Read: October 24 - 28
Format: Hardback 307 pages
Source: Public Library
Subject: Espionage, Civil War
Category: The Engagement: this is getting serious
Challenges: 11 in 11, 75 Book, TIOLI, SYLL
Rose O'Neale Greenhow, have you ever heard of her? To be honest, I hadn't but after reading this book, I'm surprised by that fact. When I think of a spy in wartime in the 19th century, a woman is not necessarily what I imagine, but Rose Greenhow played that part more than adequately. A strong independent woman, Rose, living in the Nation's capital, was a Washington hostess, presidential confidante and spy.
Living in Washington, Rose had a virtual list of Who's Who that befriended her over thirty years - John C. Calhoun, Daniel Webster, Stephen Douglas (her son-in-law), Dolley Madison, Chief Justice Roger Taney, Mary Chestnut, Presidents Martin Van Buren, John Tyler, James Polk, and James Buchanan and she kept a correspondence throughout the war with Jefferson Davis and General Pierre Beauregard.
At the start of the Civil War, Rose Greenhow contacted the Confederate government and offered her services as a spy in Washington.

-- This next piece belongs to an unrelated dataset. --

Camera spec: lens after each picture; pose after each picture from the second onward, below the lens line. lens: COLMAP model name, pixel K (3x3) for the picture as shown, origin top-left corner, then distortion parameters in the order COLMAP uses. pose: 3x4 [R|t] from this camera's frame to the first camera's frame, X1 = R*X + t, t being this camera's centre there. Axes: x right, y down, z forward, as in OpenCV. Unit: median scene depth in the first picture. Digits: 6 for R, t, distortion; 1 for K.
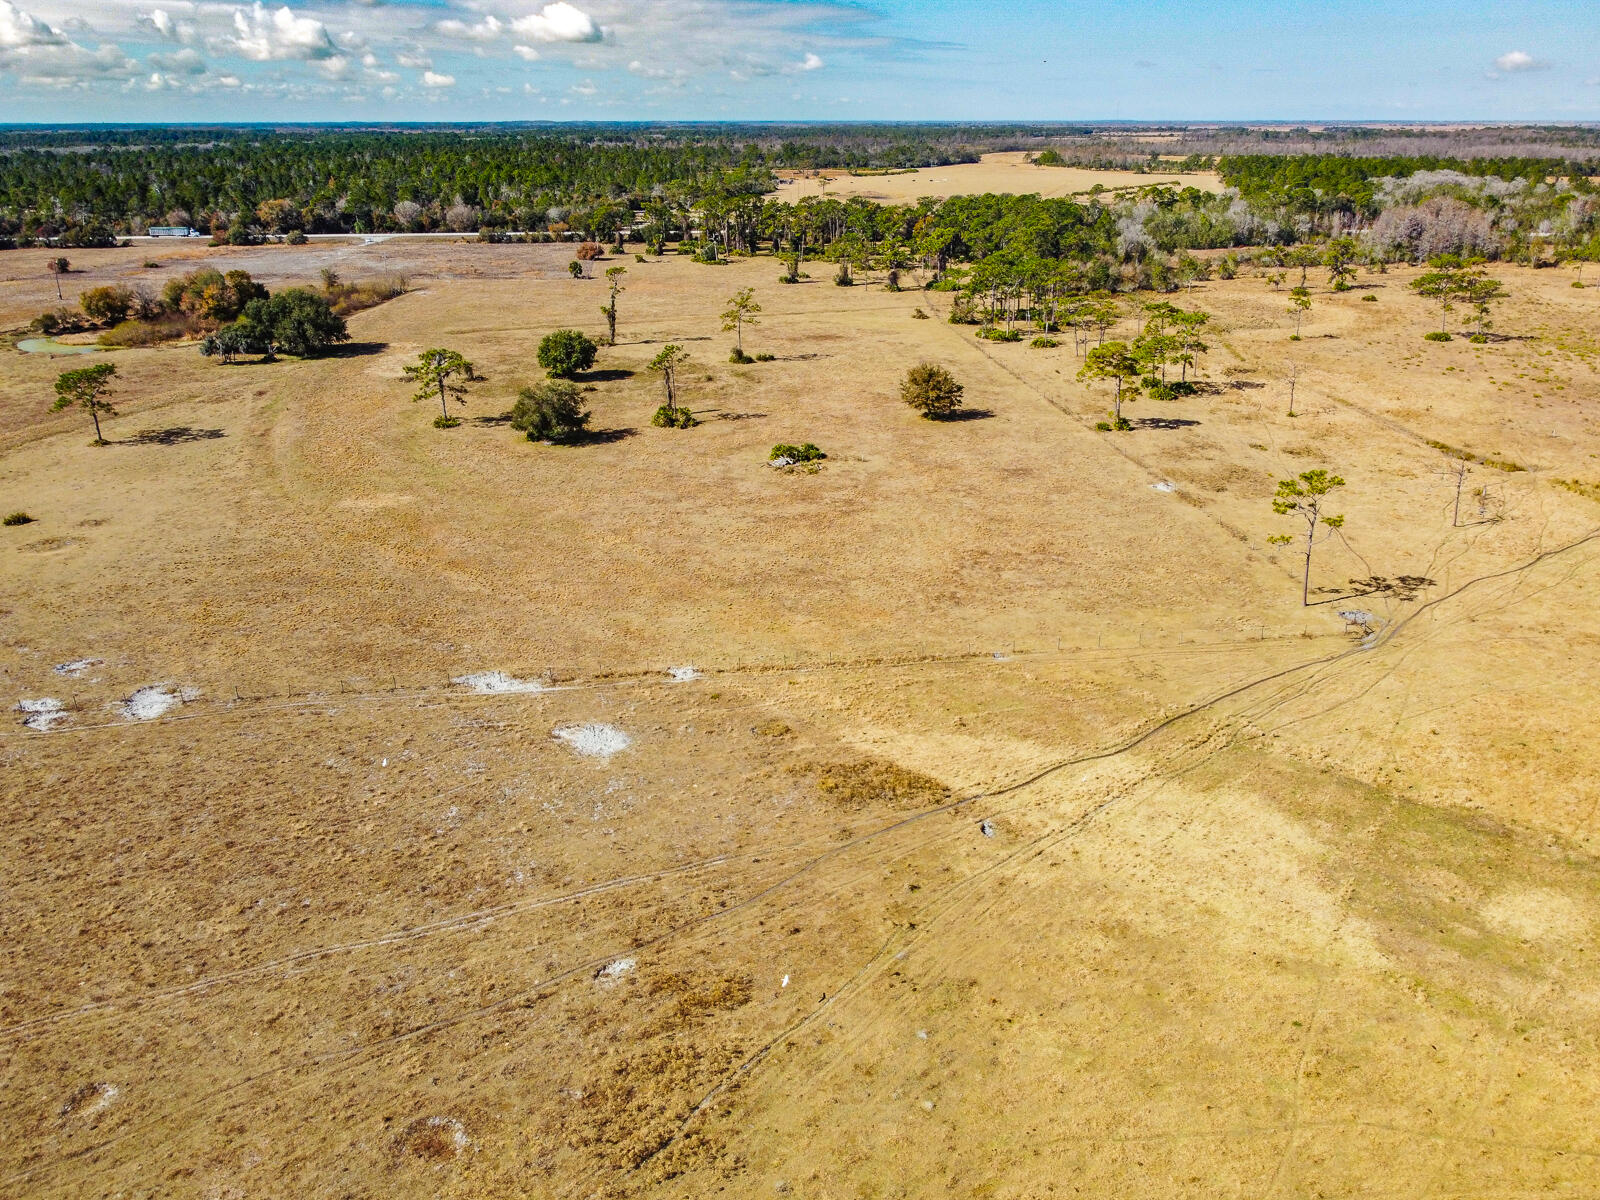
lens RADIAL K [[1215.7, 0, 797.4], [0, 1215.7, 598.5], [0, 0, 1]] dist [0.003474, -0.006287]
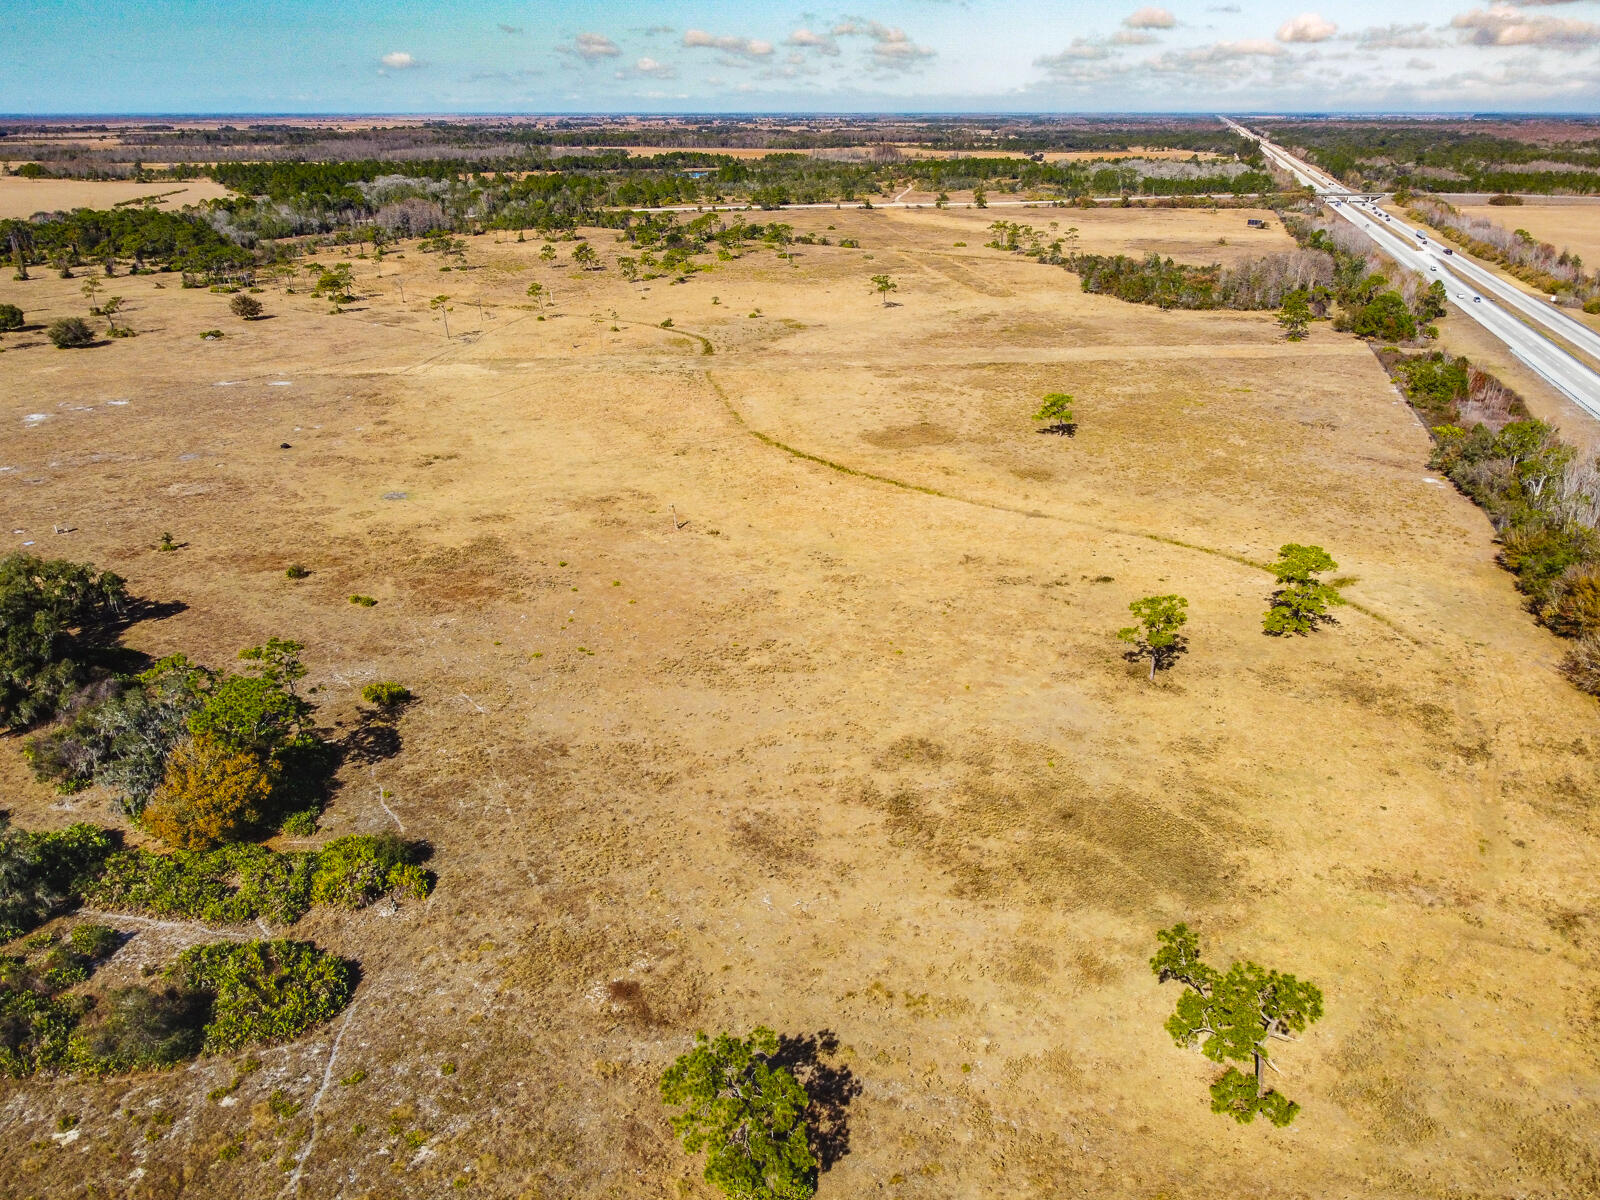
lens RADIAL K [[1215.7, 0, 797.4], [0, 1215.7, 598.5], [0, 0, 1]] dist [0.003474, -0.006287]
pose [[0.703334, -0.264978, 0.659627, -0.295347], [0.261327, 0.959332, 0.106730, 0.134980], [-0.661082, 0.097311, 0.743977, -0.459984]]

She was given a special cipher and frequently during the early months of the war gathered important information regarding the troop numbers, placement, and planned movements. Never keeping her Confederate sympathies a secret, it is surprising the information she was able to gather and forward to the Confederacy. The success of the South at the first major battle at Bull Run can be linked to messages that she sent directly to General Beauregard.
In 1862 she was imprisoned (first in her own home and then in the Old Capital Orison) for nearly a year and then she was exiled to the south. President Jefferson Davis commissioned her to go to Europe to attempt to persuade England and France to recognize the Confederacy and aid them. During her time there, Rose met with Prime Ministers, Kings and Queens. On her trip home, while running the blockade outside of Wilmington, NC, her ship ran aground and rather than wait for the tide, she insisted on a lifeboat to make land. Swells ravaged the tiny boat and Rose was drowned. Rose Greenhow's strong independent spirit was her downfall because the ship safely made port the next morning.
This book was an amazing tale of a feisty woman of the South, who embraced the southern cause and risked her liberty and gave her life for what she believed in. It is well-written and very informative of issues that were previously unknown to this reader at least.